さらに、本発明を達成するためのプログラムをネットワーク上のサーバ、データベース等から通信プログラムによりダウンロードして読み出すことによって、そのシステムあるいは装置が、本発明の効果を享受することが可能となる。 Furthermore, by downloading and reading a program for achieving the present invention from a server, a database or the like on a network using a communication program, the system or apparatus can enjoy the effects of the present invention.

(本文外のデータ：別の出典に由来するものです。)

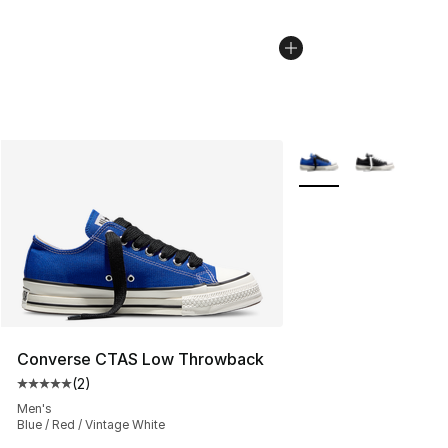
More Colors Availabl
Converse CTAS Low Throwback
(
2
)
Average customer rating - [5 out of 5 stars], 2 reviews
Men's
Blue / Red / Vintage White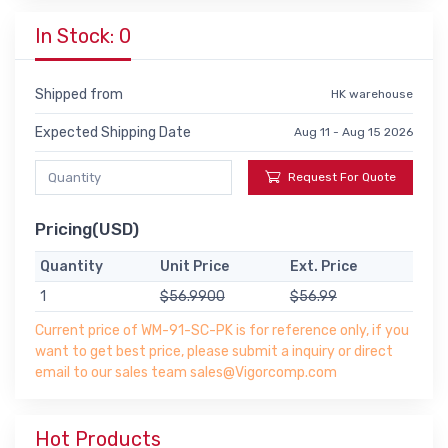
In Stock: 0
Shipped from
HK warehouse
Expected Shipping Date
Aug 11 - Aug 15 2026
Request For Quote
Pricing(USD)
Quantity
Unit Price
Ext. Price
1
$56.9900
$56.99
Current price of WM-91-SC-PK is for reference only, if you
want to get best price, please submit a inquiry or direct
email to our sales team sales@Vigorcomp.com
Hot Products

なお、上述した各実施形態およびその変形例を組み合わせた構成も全て本発明に含まれるものである。 It should be noted that the present invention also includes all configurations that combine the above-described embodiments and modifications thereof.

１００類似文書検索システム
１０１カテゴリＤＢ
１０２検索インデックス
１０３文書登録装置
１０４文書検索装置
１０５カテゴリ学習装置 100 Similar Document Search System 101 Category DB
102 Search Index 103 Document Registration Device 104 Document Search Device 105 Category Learning Device

Claims

文書を検索する情報処理装置であって、
カテゴリに分類された文書及び当該カテゴリに属する検索文字列を記憶する記憶手段と、
入力された文書から前記記憶手段により記憶された検索文字列を取得する取得手段と、
前記取得手段により取得した検索文字列を用いて前記入力された文書のカテゴリを推定する推定手段と、
前記推定手段により推定したカテゴリに属する検索文字列と前記入力された文書の特徴語とを用いて、前記記憶手段に記憶する文書を検索する検索手段と、
を備えたことを特徴とする情報処理装置。 An information processing device for retrieving a document,
Storage means for storing documents classified into categories and search character strings belonging to the categories;
Acquisition means for acquiring the search character string stored by the storage means from the input document,
Estimating means for estimating the category of the input document using the search character string acquired by the acquiring means;
Search means for searching a document stored in the storage means using a search character string belonging to the category estimated by the estimation means and a characteristic word of the input document;
An information processing apparatus comprising:

文書を検索する情報処理装置の制御方法であって、
前記情報処理装置が、
入力された文書からカテゴリに分類された文書及び当該カテゴリに属する検索文字列を記憶する記憶手段により記憶された検索文字列を取得する取得ステップと、
前記取得ステップにより取得した検索文字列を用いて前記入力された文書のカテゴリを推定する推定ステップと、
前記推定ステップにより推定したカテゴリに属する検索文字列と前記入力された文書の特徴語とを用いて、前記記憶手段に記憶する文書を検索する検索ステップと、
を実行することを特徴とする情報処理装置の制御方法。 A method of controlling an information processing device for retrieving a document, comprising:
The information processing device is
An acquisition step of acquiring the search character string stored in the storage means for storing the document classified into the category and the search character string belonging to the category from the input document;
An estimation step of estimating the category of the input document using the search character string acquired in the acquisition step;
A search step of searching a document to be stored in the storage means using a search character string belonging to the category estimated in the estimation step and a characteristic word of the input document;
A method for controlling an information processing apparatus, comprising:

コンピュータを、
入力された文書からカテゴリに分類された文書及び当該カテゴリに属する検索文字列を記憶する記憶手段により記憶された検索文字列を取得する取得手段と、
前記取得手段により取得した検索文字列を用いて前記入力された文書のカテゴリを推定する推定手段と、
前記推定手段により推定したカテゴリに属する検索文字列と前記入力された文書の特徴語とを用いて、前記記憶手段に記憶する文書を検索する検索手段と、
として機能させることを特徴とするプログラム。 Computer,
Acquisition means for acquiring the search character string stored in the storage means for storing the document classified into the category and the search character string belonging to the category from the input document;
Estimating means for estimating the category of the input document using the search character string acquired by the acquiring means;
Search means for searching a document stored in the storage means using a search character string belonging to the category estimated by the estimation means and a characteristic word of the input document;
A program characterized by making it function as.